Message par Stephandra le Jeu 07 Avr 2011, 08:30

EPILOGUE
A EUTYCHE

Il me reste encore bien des sujets à traiter, mais je m’arrête à dessein; d’abord, pour ne pas vous paraître importun au milieu de vos nombreuses affaires; ensuite, pour laisser matière à qui voudrait s’exercer dans ce genre de poésie: quoique cependant elle soit tellement abondante et fertile, que l’ouvrier manque à l’ouvrage et non l’ouvrage à l’ouvrier.
Je réclame la récompense que vous avez promise à ma brièveté. Soyez fidèle à votre parole; car chaque jour me rapproche de la mort : et j’aurai d’autant moins à profiter du bienfait que vous mettrez plus de retard à me l’accorder. Si vous vous décidez à l’instant, l’usage aura plus de durée. Plus tôt j’aurai reçu, plus longtemps je jouirai. Tandis qu’il me reste encore quelques années d’une languissante vie, c’est le moment de me protéger. Un jour, votre bienveillance cherchera vainement à secourir un dé.- bile vieillard; ces efforts seront inutiles: la mort prochaine exigera son tribut.
Mais je pense que c’est folie d’adresser des prières à un ami naturellement enclin à la bienveillance.
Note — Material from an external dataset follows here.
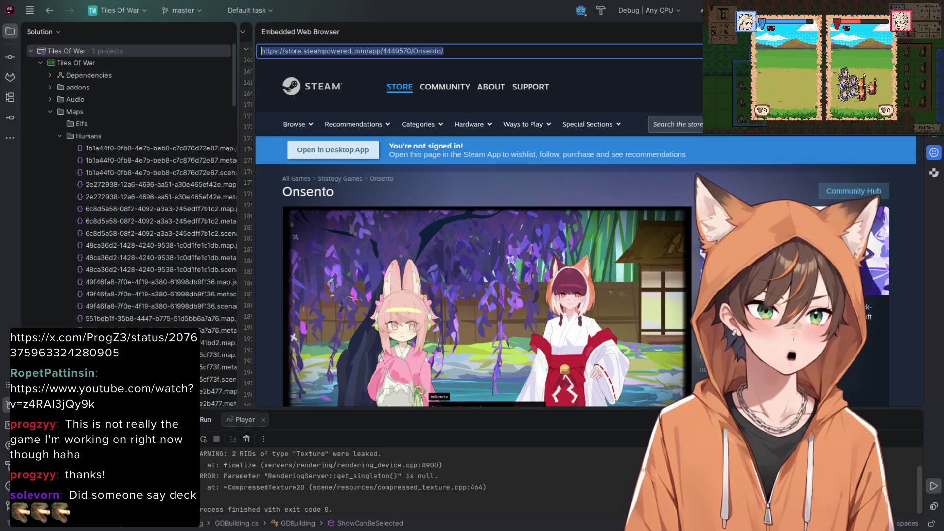
pyautogui.scroll(-2, 486, 221)
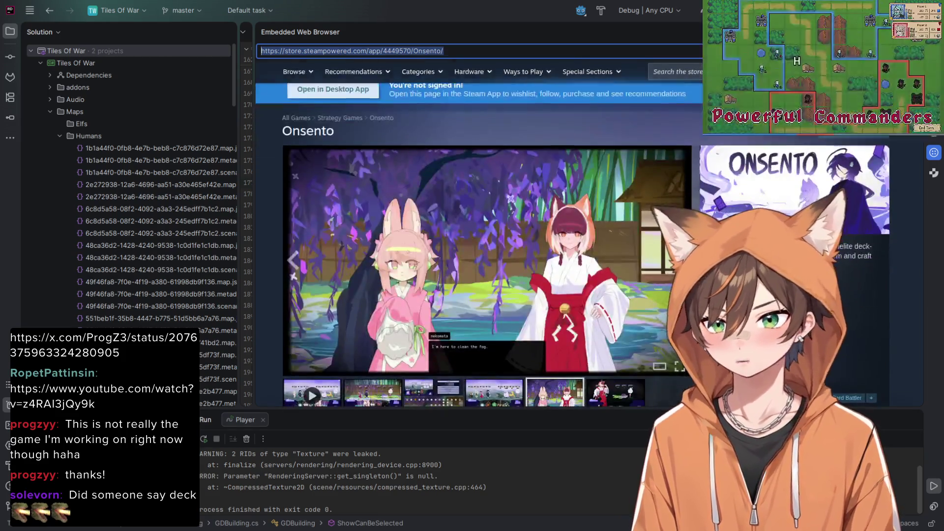
pyautogui.scroll(-2, 487, 221)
Souvent le coupable obtient le pardon par ses aveux: combien n’est-il pas plus juste de l’accorder à un innocent! Voilà votre rôle; avant vous, d’autres l’ont rempli; plus tard, d’autres le rempliront encore. Prononcez comme vous le dicteront la conscience et la bonne foi, et faites que j’aie à me réjouir de votre jugement.

J’ai dépassé les bornes que je m’étais prescrites: mais on peut difficilement contenir une âme, convaincue de son innocence et en butte aux calomnies des méchants. Qui sont-ils, direz-vous. — Ils se démasqueront un jour. Pour moi, tout enfant, j’ai lu cette maxime: « Pour un plébéien, murmurer tout haut, c’est un sacrilège, » et, tant que j’aurai l’esprit sain, je me la rappellerai.